PROBLEM REQUIREMENTS:
Can you copy every line of the records below, keeping each one identical to the original?

RECORD SET:
# # # # # # #

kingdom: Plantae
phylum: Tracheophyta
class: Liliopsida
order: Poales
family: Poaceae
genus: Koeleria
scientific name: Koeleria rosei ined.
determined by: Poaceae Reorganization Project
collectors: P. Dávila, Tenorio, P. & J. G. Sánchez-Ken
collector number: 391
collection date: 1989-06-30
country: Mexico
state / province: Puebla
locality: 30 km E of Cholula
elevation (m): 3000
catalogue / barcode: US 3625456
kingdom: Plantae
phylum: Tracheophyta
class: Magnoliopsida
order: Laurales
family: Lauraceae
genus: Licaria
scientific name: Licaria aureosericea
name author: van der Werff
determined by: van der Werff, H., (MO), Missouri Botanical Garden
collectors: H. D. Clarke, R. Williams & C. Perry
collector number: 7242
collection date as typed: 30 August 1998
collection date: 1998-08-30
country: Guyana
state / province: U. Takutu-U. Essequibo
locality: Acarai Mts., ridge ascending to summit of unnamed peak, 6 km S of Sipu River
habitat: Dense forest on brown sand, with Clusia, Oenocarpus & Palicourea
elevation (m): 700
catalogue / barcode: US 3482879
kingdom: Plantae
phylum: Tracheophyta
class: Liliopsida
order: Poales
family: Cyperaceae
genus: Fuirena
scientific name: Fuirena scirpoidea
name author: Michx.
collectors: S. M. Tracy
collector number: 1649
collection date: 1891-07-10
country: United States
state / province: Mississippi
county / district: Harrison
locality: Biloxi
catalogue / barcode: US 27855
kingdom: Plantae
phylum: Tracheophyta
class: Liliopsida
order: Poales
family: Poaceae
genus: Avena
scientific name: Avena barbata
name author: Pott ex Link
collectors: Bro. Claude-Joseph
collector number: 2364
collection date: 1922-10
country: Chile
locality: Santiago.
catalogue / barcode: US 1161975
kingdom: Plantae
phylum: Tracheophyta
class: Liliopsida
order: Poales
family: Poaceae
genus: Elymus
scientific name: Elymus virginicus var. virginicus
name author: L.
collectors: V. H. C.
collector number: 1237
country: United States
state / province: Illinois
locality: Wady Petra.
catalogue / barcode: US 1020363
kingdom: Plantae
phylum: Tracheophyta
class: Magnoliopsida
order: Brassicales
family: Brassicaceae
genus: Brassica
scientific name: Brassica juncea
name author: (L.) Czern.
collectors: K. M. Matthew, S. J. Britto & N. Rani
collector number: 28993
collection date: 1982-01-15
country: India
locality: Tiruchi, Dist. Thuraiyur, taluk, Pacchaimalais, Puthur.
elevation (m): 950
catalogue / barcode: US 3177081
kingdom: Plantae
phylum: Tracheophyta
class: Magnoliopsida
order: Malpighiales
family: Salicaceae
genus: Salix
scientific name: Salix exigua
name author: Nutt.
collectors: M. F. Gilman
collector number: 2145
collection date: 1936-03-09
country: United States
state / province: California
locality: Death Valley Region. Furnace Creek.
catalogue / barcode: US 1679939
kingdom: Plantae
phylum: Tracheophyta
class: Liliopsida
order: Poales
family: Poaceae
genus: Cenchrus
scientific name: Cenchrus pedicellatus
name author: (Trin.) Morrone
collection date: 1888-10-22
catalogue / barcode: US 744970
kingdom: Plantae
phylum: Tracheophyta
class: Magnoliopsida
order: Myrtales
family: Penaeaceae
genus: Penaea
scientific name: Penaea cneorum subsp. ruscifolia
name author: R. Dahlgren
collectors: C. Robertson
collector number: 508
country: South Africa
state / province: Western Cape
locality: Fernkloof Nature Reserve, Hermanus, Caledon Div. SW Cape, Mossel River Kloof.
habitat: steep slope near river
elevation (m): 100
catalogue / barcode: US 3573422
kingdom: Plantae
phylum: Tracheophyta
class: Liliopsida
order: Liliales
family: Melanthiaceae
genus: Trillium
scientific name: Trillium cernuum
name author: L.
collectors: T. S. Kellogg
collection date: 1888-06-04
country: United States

# # # # # # #

SOLUTION:
kingdom: Plantae
phylum: Tracheophyta
class: Liliopsida
order: Poales
family: Poaceae
genus: Koeleria
scientific name: Koeleria rosei ined.
determined by: Poaceae Reorganization Project
collectors: P. Dávila, Tenorio, P. & J. G. Sánchez-Ken
collector number: 391
collection date: 1989-06-30
country: Mexico
state / province: Puebla
locality: 30 km E of Cholula
elevation (m): 3000
catalogue / barcode: US 3625456
kingdom: Plantae
phylum: Tracheophyta
class: Magnoliopsida
order: Laurales
family: Lauraceae
genus: Licaria
scientific name: Licaria aureosericea
name author: van der Werff
determined by: van der Werff, H., (MO), Missouri Botanical Garden
collectors: H. D. Clarke, R. Williams & C. Perry
collector number: 7242
collection date as typed: 30 August 1998
collection date: 1998-08-30
country: Guyana
state / province: U. Takutu-U. Essequibo
locality: Acarai Mts., ridge ascending to summit of unnamed peak, 6 km S of Sipu River
habitat: Dense forest on brown sand, with Clusia, Oenocarpus & Palicourea
elevation (m): 700
catalogue / barcode: US 3482879
kingdom: Plantae
phylum: Tracheophyta
class: Liliopsida
order: Poales
family: Cyperaceae
genus: Fuirena
scientific name: Fuirena scirpoidea
name author: Michx.
collectors: S. M. Tracy
collector number: 1649
collection date: 1891-07-10
country: United States
state / province: Mississippi
county / district: Harrison
locality: Biloxi
catalogue / barcode: US 27855
kingdom: Plantae
phylum: Tracheophyta
class: Liliopsida
order: Poales
family: Poaceae
genus: Avena
scientific name: Avena barbata
name author: Pott ex Link
collectors: Bro. Claude-Joseph
collector number: 2364
collection date: 1922-10
country: Chile
locality: Santiago.
catalogue / barcode: US 1161975
kingdom: Plantae
phylum: Tracheophyta
class: Liliopsida
order: Poales
family: Poaceae
genus: Elymus
scientific name: Elymus virginicus var. virginicus
name author: L.
collectors: V. H. C.
collector number: 1237
country: United States
state / province: Illinois
locality: Wady Petra.
catalogue / barcode: US 1020363
kingdom: Plantae
phylum: Tracheophyta
class: Magnoliopsida
order: Brassicales
family: Brassicaceae
genus: Brassica
scientific name: Brassica juncea
name author: (L.) Czern.
collectors: K. M. Matthew, S. J. Britto & N. Rani
collector number: 28993
collection date: 1982-01-15
country: India
locality: Tiruchi, Dist. Thuraiyur, taluk, Pacchaimalais, Puthur.
elevation (m): 950
catalogue / barcode: US 3177081
kingdom: Plantae
phylum: Tracheophyta
class: Magnoliopsida
order: Malpighiales
family: Salicaceae
genus: Salix
scientific name: Salix exigua
name author: Nutt.
collectors: M. F. Gilman
collector number: 2145
collection date: 1936-03-09
country: United States
state / province: California
locality: Death Valley Region. Furnace Creek.
catalogue / barcode: US 1679939
kingdom: Plantae
phylum: Tracheophyta
class: Liliopsida
order: Poales
family: Poaceae
genus: Cenchrus
scientific name: Cenchrus pedicellatus
name author: (Trin.) Morrone
collection date: 1888-10-22
catalogue / barcode: US 744970
kingdom: Plantae
phylum: Tracheophyta
class: Magnoliopsida
order: Myrtales
family: Penaeaceae
genus: Penaea
scientific name: Penaea cneorum subsp. ruscifolia
name author: R. Dahlgren
collectors: C. Robertson
collector number: 508
country: South Africa
state / province: Western Cape
locality: Fernkloof Nature Reserve, Hermanus, Caledon Div. SW Cape, Mossel River Kloof.
habitat: steep slope near river
elevation (m): 100
catalogue / barcode: US 3573422
kingdom: Plantae
phylum: Tracheophyta
class: Liliopsida
order: Liliales
family: Melanthiaceae
genus: Trillium
scientific name: Trillium cernuum
name author: L.
collectors: T. S. Kellogg
collection date: 1888-06-04
country: United States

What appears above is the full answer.